China changes patent laws to get cheap drugs
China has overhauled parts of its intellectual property law to allow its domestic pharmaceutical industry to make low-cost versions of medicines under patent protection.
In a step that is likely to unnerve global drugmakers, China has overhauled parts of its intellectual property law to allow its domestic pharmaceutical industry to make low-cost versions of medicines under patent protection, Reuters reports. The amended Chinese patent law allows Beijing to issue compulsory licenses to eligible companies to produce generic versions of patented drugs during state emergencies, unusual circumstances or in the public interest.
“The revised version of Measures for the Compulsory Licensing for Patent Implementation came into effect from May 1, 2012,” China’s State Intellectual Property Office said in a statement faxed to the news service. To protect public health, drugmakers can also ask to export these medicines to other countries. Under World Trade Organization rules, compulsory licenses can be issued in certain instances where life-saving treatments are deemed unaffordable.
The move, Reuters writes, was apparently first disclosed at a seminar last month, according to Bob Verbruggen, a senior advisor to the UNAIDS Asia Pacific Office, who was in attendance. “China is considering further strengthening its legal framework, so as to make use of legal space to produce generic drugs,” he tells Reuters. “China’s action plan at the workshop seemed to confirm that it intends to become a generic producer for the domestic and international market.”
The action by China comes three months after a similar step was taken by India, where the Patent Office for the first time granted a generic drugmaker a compulsory license to make a copycat version of a patented medicine. The license was awarded to Natco, which can now make a generic of a Bayer kidney and liver cancer medication called Nexavar, although only for domestic distribution. Bayer is challenging the ruling (read here and here).
The timing, though, reflects long-standing Chinese government interest in how other countries have handled intellectual property dispute with global drugmakers and, specifically, the ramifications of issuing compulsory licenses. Thailand, for instance, has issued several such licenses, occassionally sparking rows with drugmakers – notably, Abbott Laboratories – but has forged ahead with few apparent consequences, although the US Trade Rep did place the country on its Priority Watch list of intellectual property concerns (here is some background and the US Trade Rep list).
Meanwhile, the Chinese government has belatedly acknowledged a growing AIDS problem and, consequently, has been eager to acquire HIV meds, particularly the Viread pill made by Gilead Sciences, according to Reuters, which notes that the drug is recommended by the WHO as part of a first-line cocktail treatment. The drugmaker agreed to share patent rights in a patent pool with generic drugmakers from several countries last July in return for a small royalty (read this), but China was not part of the agreement and, Reuters points out, had to continue paying high prices for Viread.

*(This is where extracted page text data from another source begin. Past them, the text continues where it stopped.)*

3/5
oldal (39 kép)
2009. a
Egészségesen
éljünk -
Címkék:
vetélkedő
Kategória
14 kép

Since the recent change in the patent law, Gilead has offered China certain concessions, such as offering what was described as a substantial donation of Viread if the government continues to buy an equivalent amount, Paul Cawthorne, coordinator for Medecins Sans Frontieres’ Access Campaign in Asia, tells Reuters. “This is all a negotiation game; this offer from Gilead came about once the news that the Chinese was considering issuing a CL came out,” he tells the news service. “The end game is okay, you get a better deal or you use the CL, it’s a strategy that many countries use.”

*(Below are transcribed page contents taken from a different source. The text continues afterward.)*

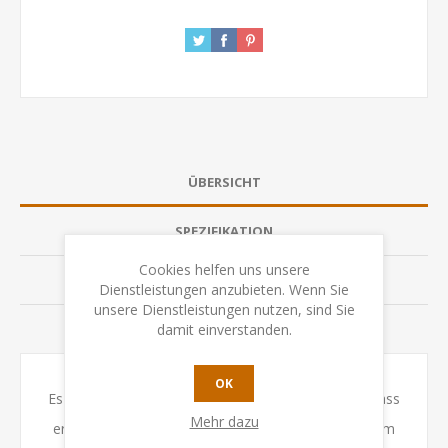
ÜBERSICHT
SPEZIFIKATION
Cookies helfen uns unsere
BEWERTUNGEN
Dienstleistungen anzubieten. Wenn Sie
unsere Dienstleistungen nutzen, sind Sie
damit einverstanden.
KONTAKTIEREN SIE UNS
OK
Es ist ein hitziger Kampf, in dem jeder zeigen will, dass
Mehr dazu
er das beste Waldsüppchen kocht! Wer schmeckt am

China, of course, is well-positioned to make lower-cost generics, since there are numerous companies that already produce active pharmaceutical ingredients for domestic and global drugmakers. This is one more reason that global drugmakers are likely to be alarmed by the change in patent laws – there is a formidable supply of needed parts that is always on standby. Meanwhile, we have asked Gilead for a comment and will update you accordingly.